Children and young people's rights groups have called for a change in the law to end the recruitment of 16 and 17-year-olds into the UK armed forces. No other country in NATO, the EU or the four other permanent members of the United Nations Security Council recruits 16-year-olds.
The Coalition to Stop the Use of Child Soldiers, together with War Child, UNICEF UK, the Children’s Society, and the Children’s Rights Alliance for England are calling for the Armed Forces Bill to be amended to end the “outdated practice” of recruiting soldiers aged under 18. Amnesty International UK and the United Nations Association have also given their backing to the call.

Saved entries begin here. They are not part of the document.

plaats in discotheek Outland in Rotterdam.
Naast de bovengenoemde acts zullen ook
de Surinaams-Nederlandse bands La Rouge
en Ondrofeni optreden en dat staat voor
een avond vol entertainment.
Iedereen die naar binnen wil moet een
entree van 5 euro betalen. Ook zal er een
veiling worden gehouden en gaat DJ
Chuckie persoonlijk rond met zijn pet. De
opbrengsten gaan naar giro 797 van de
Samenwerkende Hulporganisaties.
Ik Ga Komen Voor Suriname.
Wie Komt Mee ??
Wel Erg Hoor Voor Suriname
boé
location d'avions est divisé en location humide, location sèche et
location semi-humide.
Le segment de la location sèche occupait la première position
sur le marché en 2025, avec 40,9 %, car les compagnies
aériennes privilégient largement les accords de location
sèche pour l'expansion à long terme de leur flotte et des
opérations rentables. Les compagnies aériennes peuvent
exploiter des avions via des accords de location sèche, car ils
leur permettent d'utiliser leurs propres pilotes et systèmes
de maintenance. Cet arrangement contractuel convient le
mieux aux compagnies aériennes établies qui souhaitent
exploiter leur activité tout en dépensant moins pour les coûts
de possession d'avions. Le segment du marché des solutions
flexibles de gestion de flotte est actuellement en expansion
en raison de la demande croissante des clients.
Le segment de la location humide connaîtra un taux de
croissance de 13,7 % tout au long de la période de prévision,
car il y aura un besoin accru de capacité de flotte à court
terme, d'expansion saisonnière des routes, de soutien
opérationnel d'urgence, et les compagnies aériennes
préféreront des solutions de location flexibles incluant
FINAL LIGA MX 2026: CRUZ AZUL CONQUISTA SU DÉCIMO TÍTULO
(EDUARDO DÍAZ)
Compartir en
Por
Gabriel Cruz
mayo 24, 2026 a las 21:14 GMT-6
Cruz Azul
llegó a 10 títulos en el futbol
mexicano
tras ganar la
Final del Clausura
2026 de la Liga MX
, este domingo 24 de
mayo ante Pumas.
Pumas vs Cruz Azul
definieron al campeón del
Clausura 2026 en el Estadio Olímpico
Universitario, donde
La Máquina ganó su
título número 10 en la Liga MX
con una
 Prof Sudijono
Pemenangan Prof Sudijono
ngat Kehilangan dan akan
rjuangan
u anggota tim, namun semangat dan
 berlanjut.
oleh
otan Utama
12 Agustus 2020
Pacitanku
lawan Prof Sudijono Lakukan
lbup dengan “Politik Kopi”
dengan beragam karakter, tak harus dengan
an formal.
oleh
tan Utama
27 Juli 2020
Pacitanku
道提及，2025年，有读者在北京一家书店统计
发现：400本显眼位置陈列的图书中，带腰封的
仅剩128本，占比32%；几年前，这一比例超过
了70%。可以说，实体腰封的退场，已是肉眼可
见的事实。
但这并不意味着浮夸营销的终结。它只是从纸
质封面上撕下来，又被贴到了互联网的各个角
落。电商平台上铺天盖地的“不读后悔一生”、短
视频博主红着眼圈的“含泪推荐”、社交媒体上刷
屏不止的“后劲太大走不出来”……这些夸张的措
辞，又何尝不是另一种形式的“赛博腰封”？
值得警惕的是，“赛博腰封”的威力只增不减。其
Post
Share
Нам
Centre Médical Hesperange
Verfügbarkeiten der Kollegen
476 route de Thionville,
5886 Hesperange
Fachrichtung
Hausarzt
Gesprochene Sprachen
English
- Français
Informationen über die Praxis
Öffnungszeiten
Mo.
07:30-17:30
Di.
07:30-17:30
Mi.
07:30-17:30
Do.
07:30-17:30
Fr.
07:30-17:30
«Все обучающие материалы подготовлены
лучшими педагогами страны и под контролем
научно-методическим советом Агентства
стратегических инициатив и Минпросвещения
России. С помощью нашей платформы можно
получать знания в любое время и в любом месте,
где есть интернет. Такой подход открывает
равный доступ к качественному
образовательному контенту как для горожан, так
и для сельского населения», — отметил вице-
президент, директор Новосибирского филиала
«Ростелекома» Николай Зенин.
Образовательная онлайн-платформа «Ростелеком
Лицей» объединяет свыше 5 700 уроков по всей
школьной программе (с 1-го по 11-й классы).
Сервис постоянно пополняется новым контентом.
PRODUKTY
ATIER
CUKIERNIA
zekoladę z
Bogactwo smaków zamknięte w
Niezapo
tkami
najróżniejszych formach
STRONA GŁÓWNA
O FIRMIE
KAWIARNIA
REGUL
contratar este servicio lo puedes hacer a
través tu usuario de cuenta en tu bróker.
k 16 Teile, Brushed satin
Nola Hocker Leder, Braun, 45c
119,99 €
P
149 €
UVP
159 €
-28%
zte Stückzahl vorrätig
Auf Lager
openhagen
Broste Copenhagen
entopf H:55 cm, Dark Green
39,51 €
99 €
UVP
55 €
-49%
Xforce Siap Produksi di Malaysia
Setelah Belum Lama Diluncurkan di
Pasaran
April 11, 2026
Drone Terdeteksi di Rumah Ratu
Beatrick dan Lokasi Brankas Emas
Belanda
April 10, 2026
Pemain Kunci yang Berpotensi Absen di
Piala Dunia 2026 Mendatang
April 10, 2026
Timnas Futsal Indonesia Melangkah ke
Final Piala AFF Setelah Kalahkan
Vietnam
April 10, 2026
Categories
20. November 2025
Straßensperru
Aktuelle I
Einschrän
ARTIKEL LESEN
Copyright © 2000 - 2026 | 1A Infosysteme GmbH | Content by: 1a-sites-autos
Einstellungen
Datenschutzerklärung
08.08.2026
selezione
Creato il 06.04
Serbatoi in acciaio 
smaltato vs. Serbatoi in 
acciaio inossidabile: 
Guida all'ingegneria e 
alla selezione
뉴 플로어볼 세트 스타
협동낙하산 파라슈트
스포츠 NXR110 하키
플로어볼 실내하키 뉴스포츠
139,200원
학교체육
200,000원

The second reading of the bill took place in the House of Commons earlier this week, but in a five-hour debate not a single MP deemed this issue worthy of comment. Indeed, one MP, Mark Menzies (Conservative, Fylde), stressed the importance “of getting the Army into schools and of engaging with young people at a young age”. He added “It would be a great shame if, as a result of union activity or the activity of other people who have an axe to grind, we stopped allowing our armed forces into our schools to engage with young people”.
With seemingly little support within parliament for reform, the Defence Secretary Liam Fox and the Ministry of Defence are resisting the outside pressure to raise the age of recruitment to 18.
The UK is one of a diminishing number of countries that still recruit under-18s into the armed forces, and one of fewer than 20 countries which recruit from the age of 16. Other countries recruiting from this age include Iran, North Korea and Zimbabwe. The bill will next be considered by a select committee and then subject to a third hearing in parliament later this year.